Esta fase é um desdobramento direto de investigações anteriores que já sacudiram o mercado financeiro. Em março deste ano, a 3ª fase da operação resultou na prisão de Daniel Vorcaro, dono do Banco Master. O avanço das diligências permitiu identificar novos operadores e beneficiários do sistema, levando o STF a autorizar novas medidas restritivas.

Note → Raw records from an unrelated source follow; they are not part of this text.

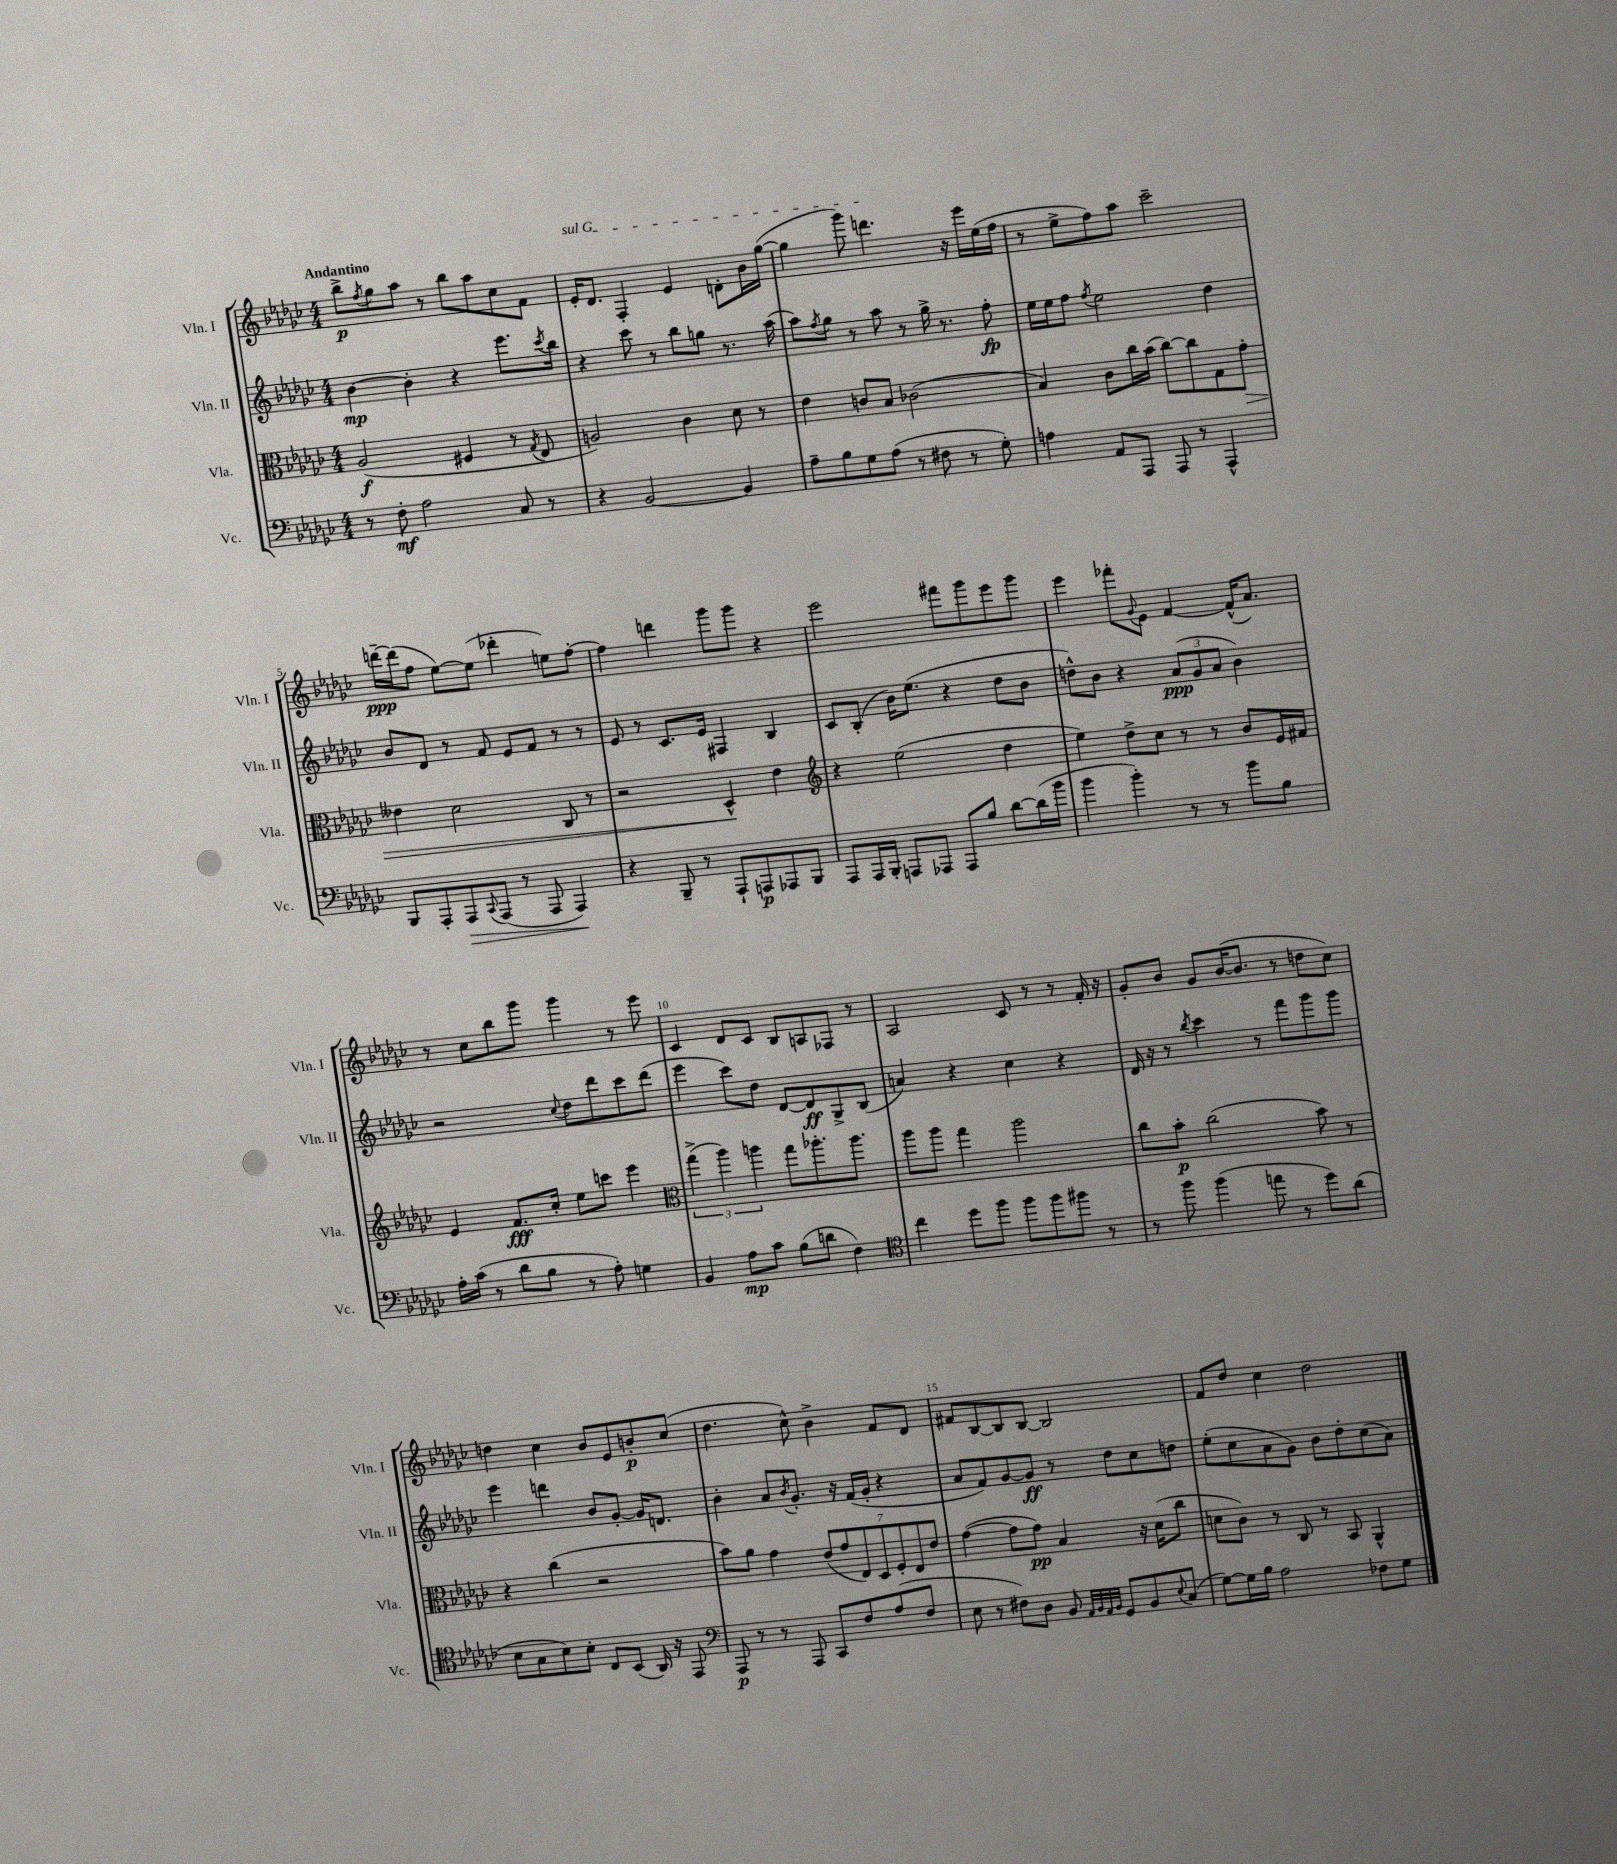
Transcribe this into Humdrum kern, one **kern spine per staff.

**kern	**dynam	**kern	**dynam	**kern	**dynam	**kern	**dynam
*part4	*part4	*part3	*part3	*part2	*part2	*part1	*part1
*staff4	*staff4	*staff3	*staff3	*staff2	*staff2	*staff1	*staff1
*I"Vc.	*	*I"Vla.	*	*I"Vln. II	*	*I"Vln. I	*
*I'Vc.	*	*I'Vla.	*	*I'Vln. II	*	*I'Vln. I	*
*clefF4	*	*clefC3	*	*clefG2	*	*clefG2	*
*k[b-e-a-d-g-c-]	*	*k[b-e-a-d-g-c-]	*	*k[b-e-a-d-g-c-]	*	*k[b-e-a-d-g-c-]	*
*M4/4	*	*M4/4	*	*M4/4	*	*M4/4	*
=1	=1	=1	=1	=1	=1	=1	=1
!	!	!	!	!	!	!LO:TX:a:B:t=Andantino	!
8r	.	(2A-/	f	[4b-\	mp	8bb-^\L	p
.	.	.	.	.	.	8qff/	.
8F'\	mf	.	.	.	.	8gg-\	.
2A-\	.	.	.	4b-'\]	.	8aa-\J	.
.	.	.	.	.	.	8r	.
.	.	4F#X/	.	4r	.	8bb-\L	.
.	.	.	.	.	.	8aa-\	.
8C-/	.	8r	.	8.eee-\L	.	8cc-\	.
.	.	8qG-/	.	.	.	.	.
8r	.	8E-/	.	.	.	8f\J	.
.	.	.	.	8qccc-/	.	.	.
.	.	.	.	16bb-\Jk	.	.	.
=2	=2	=2	=2	=2	=2	=2	=2
!	!	!	!	!	!	!LO:TX:a:i:t=sul G	!
4r	.	2An/)	.	4r	.	16e-'/KL	.
.	.	.	.	.	.	8.d-/J	.
[2BB-/	.	.	.	8ccc-\	.	4F'/	.
.	.	.	.	8r	.	.	.
.	.	4c-\	.	8bb-\L	.	4e-/	.
.	.	.	.	8ggn\J	.	.	.
4BB-/]	.	8d-\	.	8.r	.	8dn'\L	.
.	.	8r	.	.	.	16b-\L	.
.	.	.	.	(16aa-\	.	([16gg-\JJ	.
=3	=3	=3	=3	=3	=3	=3	=3
8A-~\L	.	4e-\	.	8aa-\L)	.	4gg-\]	.
.	.	.	.	8qff/	.	.	.
8B-\	.	.	.	8gg-\J	.	.	.
8G-\	.	8cn/L	.	8r	.	8ggg-\)	.
(8A-\J	.	8B-/J	.	8aa-\	.	4.dddn\	.
8r	.	(2c-X\	.	8r	.	.	.
8F#X\	.	.	.	16gg-^\	.	.	.
.	.	.	.	8.r	.	.	.
8r	.	.	.	.	.	16r	.
.	.	.	.	.	.	16eee-\LL	.
8G-'\)	.	.	.	8ff'\	fp	(16ee-\	.
.	.	.	.	.	.	16ff\JJ	.
=4	=4	=4	=4	=4	=4	=4	=4
4An\	.	4B-/)	.	16ee-\LL	.	8r	.
.	.	.	.	16ee-\J	.	.	.
.	.	.	.	8ff\J	.	8ee-^\L	.
.	.	.	.	8qff/	.	.	.
8AA-/L	.	8c-\L	.	2ee-\	.	8ff\)	.
8AAA-/J	.	16cc-\L	.	.	.	8aa-\J	.
.	.	(16b-\JJ	.	.	.	.	.
8AAA-/	.	[8cc-\L)	.	.	.	2ccc-~\	.
8r	.	8cc-\]	.	.	.	.	.
4AAA-^^/	.	8G-\	.	4dd-\	.	.	.
!	!	!	!LO:HP:b	!	!	!	!
.	.	8g-'\J	>	.	.	.	.
!!LO:LB:g=z
=5	=5	=5	=5	=5	=5	=5	=5
8BBB-/L	.	4e--X\	.	8b-/L	.	[16dddn~\LL	ppp
.	.	.	.	.	.	(16ddd\J]	.
8AAA-'/	.	.	.	8d-/J	.	8ff\J	.
!	!LO:HP:b	!	!	!	!	!	!
8AAA-/	>	2d-\	.	8r	.	[8ee-\L)	.
8qqCC-/	.	.	.	.	.	.	.
(8AAA-/J	.	.	.	8f/	.	(8ee-\J]	.
8r	.	.	.	8e-/L	.	4ddd-X'\	.
8AAA-/	.	.	.	8f/J	.	.	.
4AAA-/)	.	8C-/	.	8r	.	8een\L)	.
.	.	8r	.	8r	.	[8ff'\J	.
.	]	.	.	.	.	.	.
=6	=6	=6	=6	=6	=6	=6	=6
4r	.	2r	.	8e-/	.	4ff\]	.
.	.	.	.	8r	.	.	.
8BBB-~/	.	.	.	8.c-/L	.	4dddn\	.
8r	.	.	.	.	.	.	.
.	.	.	.	16e-/Jk	.	.	.
8AAA-`/L	.	4D-^^/	.	4F#X/	.	8ggg-\L	.
8AAAn/	p	.	.	.	.	8ggg-\J	.
8AAA-X/	.	4e-\	]	4B-/	.	4r	.
8BBB-/J	.	.	.	.	.	.	.
=7	=7	=7	=7	=7	=7	=7	=7
*	*	*clefG2	*	*	*	*	*
8AAA-/L	.	4r	.	8c-/L	.	2eee-\	.
16AAA-/L	.	.	.	(8B-'/J	.	.	.
16BBB-'/JJ	.	.	.	.	.	.	.
8AAAn/L	.	(2ee-\	.	16b-\KL)	.	.	.
.	.	.	.	(8.ee-\J	.	.	.
8AAA-X/J	.	.	.	.	.	.	.
8AAA-/L	.	.	.	4r	.	8fff#X\L	.
8B-/J	.	.	.	.	.	8ggg-\	.
[8d-\L	.	4dd-\	.	8dd-\L	.	8eee-\	.
(16d-\L]	.	.	.	8b-\J	.	8ggg-\J	.
16b-\JJ	.	.	.	.	.	.	.
=8	=8	=8	=8	=8	=8	=8	=8
4b-\	.	4ee-\)	.	8ddn^^\L)	.	4eee-\	.
.	.	.	.	8b-\J	.	.	.
4b-'\)	.	8dd-^\L	.	4r	.	8fff-X'\L	.
.	.	.	.	.	.	8qqg-/	.
.	.	8cc-\J	.	.	.	8e-\J	.
8r	.	8r	.	(12a-/L	ppp	[4f/	.
.	.	.	.	12g-/	.	.	.
8r	.	8r	.	.	.	.	.
.	.	.	.	12a-/J	.	.	.
8b-\L	.	8b-/L	.	4b-\)	.	(16f^^/KL]	.
.	.	.	.	.	.	8.a-/J)	.
8B-\J	.	16e-/L	.	.	.	.	.
.	.	16f#X/JJ	.	.	.	.	.
!!LO:LB:g=z
=9	=9	=9	=9	=9	=9	=9	=9
16A-'\LL	.	4e-/	.	2r	.	8r	.
(16c-\JJ	.	.	.	.	.	.	.
8r	.	.	.	.	.	8cc-\L	.
8d-\L	.	8.f/L	fff	.	.	8bb-\	.
8B-\J	.	.	.	.	.	8ggg-\J	.
.	.	16cc-'/Jk	.	.	.	.	.
.	.	.	.	8qqcc-/	.	.	.
8r	.	8ee-\L	.	8dd-\L	.	4ggg-\	.
8A-'\)	.	8cccn\J	.	8ddd-\	.	.	.
4Gn\	.	4eee-\	.	8ccc-\	.	8r	.
.	.	.	.	(8ddd-\J	.	8eee-\	.
=10	=10	=10	=10	=10	=10	=10	=10
*	*	*clefC3	*	*	*	*	*
4BB-/	.	(6gg-^\	.	4eee-\	.	4c-/	.
.	.	6aa-\)	.	.	.	.	.
8A-\L	mp	.	.	8ccc-\L)	.	8d-/L	.
.	.	6aan\	.	.	.	.	.
8c-\J	.	.	.	8dd-\J	.	8c-/J	.
(8B-\L	.	8gg-\L	.	[8d-/L	.	8B-/L	.
8dn\J	.	8.aa-X'\	.	8d-/]	ff	8An/	.
4F\)	.	.	.	8G-^/	.	8F-X/J	.
.	.	8.aa-\J	.	.	.	.	.
.	.	.	.	(8B-/J	.	8r	.
=11	=11	=11	=11	=11	=11	=11	=11
*clefC4	*	*	*	*	*	*	*
4cc-\	.	8aa-\L	.	4an/)	.	2A-/	.
.	.	8aa-\J	.	.	.	.	.
8dd-\L	.	4gg-\	.	4r	.	.	.
8ff\J	.	.	.	.	.	.	.
8ff\L	.	2aa-\	.	4cc-\	.	8c-/	.
8ff\	.	.	.	.	.	8r	.
8ff#X\J	.	.	.	4r	.	8r	.
8r	.	.	.	.	.	16f'/	.
.	.	.	.	.	.	16r	.
=12	=12	=12	=12	=12	=12	=12	=12
8r	.	8cc-\L	.	16d-/	.	8g-'/L	.
.	.	.	.	16r	.	.	.
8ff\	.	8b-'\J	p	8r	.	8b-/J	.
.	.	.	.	8qbb-/	.	.	.
(4ff\	.	(2cc-\	.	4ccc-\	.	8g-/L	.
.	.	.	.	.	.	([16b-/K	.
.	.	.	.	.	.	8.b-/J]	.
8een\	.	.	.	8r	.	.	.
8r	.	.	.	8fff\L	.	8r	.
8dd-\L)	.	8b-\)	.	8ggg-\	.	8ddn\L	.
(8a-\J	.	8r	.	8ggg-\J	.	8cc-\J)	.
!!LO:LB:g=z
=13	=13	=13	=13	=13	=13	=13	=13
8B-\L	.	4r	.	4eee-\	.	4ddn\	.
8G-\	.	.	.	.	.	.	.
8B-\)	.	(4cc-\	.	4dddn\	.	4cc-\	.
8B-'\J	.	.	.	.	.	.	.
8C-/L	.	2r	.	8b-/L	.	8b-/L	.
(8BB-/J	.	.	.	[8g-'/J	.	8e-/	.
16AA-/)	.	.	.	16g-/KL]	.	8bn'/	p
16r	.	.	.	8.dn/J	.	.	.
8EE-/	.	.	.	.	.	(8cc-/J	.
=14	=14	=14	=14	=14	=14	=14	=14
*clefF4	*	*	*	*	*	*	*
8AAA-/	p	8b-\L)	.	4b-'\	.	4.dd-\	.
8r	.	8a-\J	.	.	.	.	.
8r	.	4g-\	.	8a-/L	.	.	.
.	.	.	.	8qb-/	.	.	.
8AAA-/	.	.	.	8.g-'/J	.	8cc-^^\)	.
8CC-/L	.	(14e-/L	.	.	.	4b-^\	.
.	.	.	.	16r	.	.	.
.	.	14g-/	.	.	.	.	.
8F/	.	.	.	(16f/LL	.	.	.
.	.	14E-/)	.	.	.	.	.
.	.	.	.	16g-'/JJ	.	.	.
.	.	14D-/	.	.	.	.	.
(8A-/	.	.	.	4r	.	8f/L	.
.	.	14F'/	.	.	.	.	.
.	.	14E-/	.	.	.	.	.
8F/J	.	.	.	.	.	8d-/J	.
.	.	14e-/J	.	.	.	.	.
=15	=15	=15	=15	=15	=15	=15	=15
8E-\	.	([4g-\	.	8a-/L	.	8f#X/L	.
8r	.	.	.	8f/)	.	[8B-/	.
8F#X\L)	.	8g-\L]	.	[8g-/	.	8B-/]	.
8D-\J	.	8g-\J)	pp	8g-/J]	ff	[8B-/J	.
8BB-/	.	4B-/	.	8r	.	2B-/]	.
32qqAA-/LLL	.	.	.	.	.	.	.
32qqBB-/	.	.	.	.	.	.	.
32qqAA-/	.	.	.	.	.	.	.
32qqBB-/JJJ	.	.	.	.	.	.	.
8GG-/L	.	.	.	8dd-\L	.	.	.
8BB-/	.	16r	.	8cc-\	.	.	.
.	.	(16d-\KL	.	.	.	.	.
8qqE-/	.	.	.	.	.	.	.
(8C-/J	.	8cc-\J	.	8ddn\J	.	.	.
=16	=16	=16	=16	=16	=16	=16	=16
[8G-\L)	.	8dn\L	.	(8ee-'\L	.	8f/L	.
16G-\L]	.	8c-\J)	.	8cc-\	.	8dd-/J	.
16B-\JJ	.	.	.	.	.	.	.
2A-\	.	8r	.	8a-\	.	4cc-\	.
.	.	8C-/	.	8g-\J)	.	.	.
.	.	8r	.	8b-\L	.	2dd-\	.
.	.	8BB-/	.	8dd-'\	.	.	.
8F-X\L	.	4AA-^^/	.	(8cc-\	.	.	.
8G-\J	.	.	.	8a-\J)	.	.	.
==	==	==	==	==	==	==	==
*-	*-	*-	*-	*-	*-	*-	*-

Bloqueios bilionários e impacto no setor público
A magnitude da Operação Compliance Zero é traduzida por números expressivos. O Supremo Tribunal Federal já havia determinado o sequestro e o bloqueio de bens dos investigados em valores que chegam a R$ 22 bilhões. Além das prisões e buscas, a Justiça manteve o afastamento de cargos públicos de diversos envolvidos para evitar a continuidade das práticas criminosas e a destruição de provas.
O inquérito, que já passou por relatorias de ministros como Gilmar Mendes e André Mendonça, segue em ritmo acelerado sob supervisão do STF. A PF destaca que a cooperação entre órgãos de controle é fundamental para rastrear o fluxo financeiro que alimentava o pagamento de propinas, garantindo que o sistema bancário não seja utilizado como escudo para a impunidade.
O que esperar dos próximos desdobramentos
A ofensiva de hoje reforça a tendência de cerco fechado contra a corrupção institucionalizada. Com os documentos e dispositivos eletrônicos apreendidos nesta manhã, a Polícia Federal espera identificar o destino final dos recursos lavados e, possivelmente, novos agentes políticos que possam ter se beneficiado do esquema. O caso segue sob sigilo parcial, mas os novos depoimentos podem gerar uma nova onda de mandados nas próximas semanas.